Stored dataset items
———

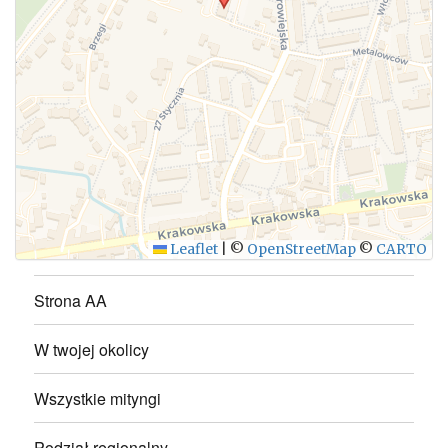
WYŚLIJ
Leaflet
|
©
OpenStreetMap
©
CARTO
Strona AA
W twojej okolicy
Wszystkie mityngi
Podział regionalny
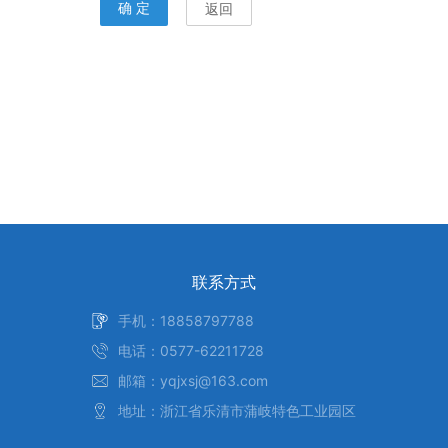
联系方式
手机：18858797788
电话：0577-62211728
邮箱：yqjxsj@163.com
地址：浙江省乐清市蒲岐特色工业园区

———

> About this exercise
Please repeat exactly the lines from the one containing "Wszystkie mityngi" through the last line of the records, both included, and leave out the pictures.

> Exercise output
Wszystkie mityngi
Podział regionalny
联系方式
手机：18858797788
电话：0577-62211728
邮箱：yqjxsj@163.com
地址：浙江省乐清市蒲岐特色工业园区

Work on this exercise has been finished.